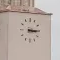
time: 3:14
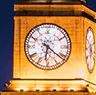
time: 6:21
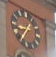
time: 8:36
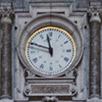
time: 11:48
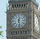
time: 12:28
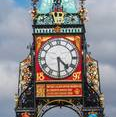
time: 4:29
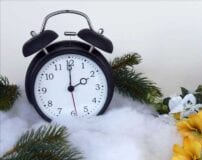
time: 2:00
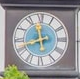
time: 11:42
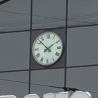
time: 1:52
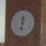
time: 12:32
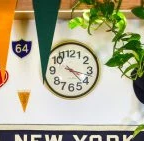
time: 4:17
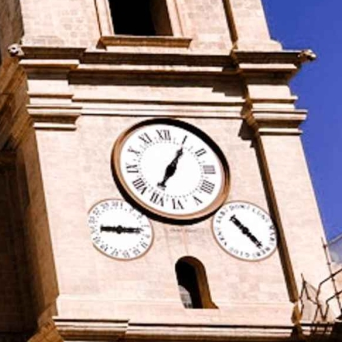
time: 7:05
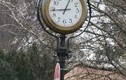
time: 12:43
_ _ _ _
Copy the time line from every row above verbatim and omit the pictures.

# The completed task
time: 3:14
time: 6:21
time: 8:36
time: 11:48
time: 12:28
time: 4:29
time: 2:00
time: 11:42
time: 1:52
time: 12:32
time: 4:17
time: 7:05
time: 12:43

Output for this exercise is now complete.